Romilly shrugged and acquiesced. She had never been in a city the size of Nevarsin before, and she was afraid she would be lost if she explored alone, but with Orain, she might learn her way about the confusing streets. In any case she could hardly fail to find the way back to the monastery, she need only follow any street straight up the mountain – the monastery was high above the town.

The short winter day brightened, then faded again as they walked through the city, mostly in a companionable silence; Orain did not seem inclined to talk much, but he pointed out various landmarks, the ancient shrine of Saint-Valentine-of-the-Snows, the cave high on the mountain where the saint was said to have lived and died, a forge which, he said, did the best horse-shoeing north of Armida, a sweetshop where, he said with a grin, the students at the monastery chose to spend their pocketmoney on holidays. It was as if she was one of her own brothers, here and free, unconstrained by any of the laws which governed the behavior of women; she felt as easy with Orain as if she had known him all her life. He had quite forgotten the country accent, and talked in a pleasant, well-bred voice, with only the faintest trace, like Alderic’s, of a lowland accent.

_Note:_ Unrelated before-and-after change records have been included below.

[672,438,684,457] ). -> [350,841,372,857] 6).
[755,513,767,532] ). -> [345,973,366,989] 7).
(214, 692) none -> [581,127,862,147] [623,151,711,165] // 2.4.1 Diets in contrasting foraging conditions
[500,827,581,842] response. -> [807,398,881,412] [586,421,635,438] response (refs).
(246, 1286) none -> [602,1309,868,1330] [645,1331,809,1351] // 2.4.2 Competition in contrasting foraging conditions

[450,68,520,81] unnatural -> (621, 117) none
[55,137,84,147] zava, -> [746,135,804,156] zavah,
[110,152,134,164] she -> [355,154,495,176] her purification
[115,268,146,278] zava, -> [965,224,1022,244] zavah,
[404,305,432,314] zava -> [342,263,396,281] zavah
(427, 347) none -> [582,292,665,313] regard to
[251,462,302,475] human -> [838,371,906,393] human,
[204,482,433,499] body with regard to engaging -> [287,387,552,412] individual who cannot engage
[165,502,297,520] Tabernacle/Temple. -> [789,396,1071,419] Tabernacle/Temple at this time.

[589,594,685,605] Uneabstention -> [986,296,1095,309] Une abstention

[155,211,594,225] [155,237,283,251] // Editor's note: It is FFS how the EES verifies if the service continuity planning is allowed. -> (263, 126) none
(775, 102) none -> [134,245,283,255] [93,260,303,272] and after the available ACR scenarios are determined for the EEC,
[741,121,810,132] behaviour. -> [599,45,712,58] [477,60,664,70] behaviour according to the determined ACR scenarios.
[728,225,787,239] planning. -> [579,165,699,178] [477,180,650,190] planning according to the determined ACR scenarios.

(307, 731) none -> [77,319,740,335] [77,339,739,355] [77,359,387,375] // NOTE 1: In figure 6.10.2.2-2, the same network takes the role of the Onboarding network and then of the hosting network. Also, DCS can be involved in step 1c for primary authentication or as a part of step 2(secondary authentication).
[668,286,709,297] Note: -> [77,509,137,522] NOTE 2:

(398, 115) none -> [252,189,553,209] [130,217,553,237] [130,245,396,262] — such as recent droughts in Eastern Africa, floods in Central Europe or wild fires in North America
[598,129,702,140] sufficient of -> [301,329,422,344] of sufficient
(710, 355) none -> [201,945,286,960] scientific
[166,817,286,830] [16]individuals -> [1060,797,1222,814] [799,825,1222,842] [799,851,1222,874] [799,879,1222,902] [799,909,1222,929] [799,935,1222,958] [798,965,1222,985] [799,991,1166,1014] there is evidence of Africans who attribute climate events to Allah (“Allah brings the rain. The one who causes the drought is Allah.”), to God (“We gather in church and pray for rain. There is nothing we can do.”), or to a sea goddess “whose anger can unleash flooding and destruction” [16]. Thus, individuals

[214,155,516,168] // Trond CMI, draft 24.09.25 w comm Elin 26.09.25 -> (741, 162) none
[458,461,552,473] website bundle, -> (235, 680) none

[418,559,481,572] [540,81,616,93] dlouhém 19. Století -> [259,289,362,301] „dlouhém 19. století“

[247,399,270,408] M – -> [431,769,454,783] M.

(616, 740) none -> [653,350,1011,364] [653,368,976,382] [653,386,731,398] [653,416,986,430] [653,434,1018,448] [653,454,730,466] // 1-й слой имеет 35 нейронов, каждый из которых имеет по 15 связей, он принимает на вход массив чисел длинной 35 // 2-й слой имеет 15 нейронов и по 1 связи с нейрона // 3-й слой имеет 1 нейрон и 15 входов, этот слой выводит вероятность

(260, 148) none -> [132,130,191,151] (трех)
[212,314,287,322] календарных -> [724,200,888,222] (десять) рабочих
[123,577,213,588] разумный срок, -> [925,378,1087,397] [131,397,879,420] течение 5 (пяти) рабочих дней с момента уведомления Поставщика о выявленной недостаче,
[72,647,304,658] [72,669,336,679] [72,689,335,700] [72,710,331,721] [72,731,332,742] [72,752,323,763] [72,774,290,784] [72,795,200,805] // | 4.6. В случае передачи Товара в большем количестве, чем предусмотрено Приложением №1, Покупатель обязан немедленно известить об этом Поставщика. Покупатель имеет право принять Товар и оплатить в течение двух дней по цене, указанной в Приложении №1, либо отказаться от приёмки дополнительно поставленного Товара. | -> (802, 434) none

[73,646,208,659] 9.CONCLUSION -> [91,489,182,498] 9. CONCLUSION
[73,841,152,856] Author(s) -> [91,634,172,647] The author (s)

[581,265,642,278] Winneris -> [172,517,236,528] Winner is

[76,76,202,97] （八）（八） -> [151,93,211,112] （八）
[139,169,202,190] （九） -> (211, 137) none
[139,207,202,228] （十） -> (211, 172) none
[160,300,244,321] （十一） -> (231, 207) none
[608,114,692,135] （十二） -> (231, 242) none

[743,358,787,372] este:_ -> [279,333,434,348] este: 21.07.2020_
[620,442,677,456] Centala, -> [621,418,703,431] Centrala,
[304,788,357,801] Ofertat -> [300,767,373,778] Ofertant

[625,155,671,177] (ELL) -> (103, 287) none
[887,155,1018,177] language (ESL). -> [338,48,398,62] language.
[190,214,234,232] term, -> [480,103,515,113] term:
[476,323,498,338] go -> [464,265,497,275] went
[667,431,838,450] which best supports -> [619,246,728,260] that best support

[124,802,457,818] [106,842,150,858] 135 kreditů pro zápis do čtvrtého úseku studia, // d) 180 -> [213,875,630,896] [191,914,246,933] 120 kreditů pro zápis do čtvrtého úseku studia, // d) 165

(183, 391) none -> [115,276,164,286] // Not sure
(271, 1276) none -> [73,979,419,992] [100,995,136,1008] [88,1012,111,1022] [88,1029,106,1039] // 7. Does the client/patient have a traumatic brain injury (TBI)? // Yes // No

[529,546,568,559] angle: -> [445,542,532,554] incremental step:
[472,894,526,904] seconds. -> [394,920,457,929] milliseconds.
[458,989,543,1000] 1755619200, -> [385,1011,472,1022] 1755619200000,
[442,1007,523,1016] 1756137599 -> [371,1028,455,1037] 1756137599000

She could not guess his age. He was certainly not a young man, but she did not think he was as old as her father. His hands were rough and calloused like a swordsman’s, but the nails were clean and well-cared-for, not grimy or broken like the other men who followed Dom Carlo.

He must be well-born enough, anyhow, if he had been foster-brother to the exiled Carolin. Her father, she knew, would have welcomed him and treated him with honor as a noble, and though Dom Carlo did not quite treat him as an equal, he showed him affection and respect and sought his advice in everything.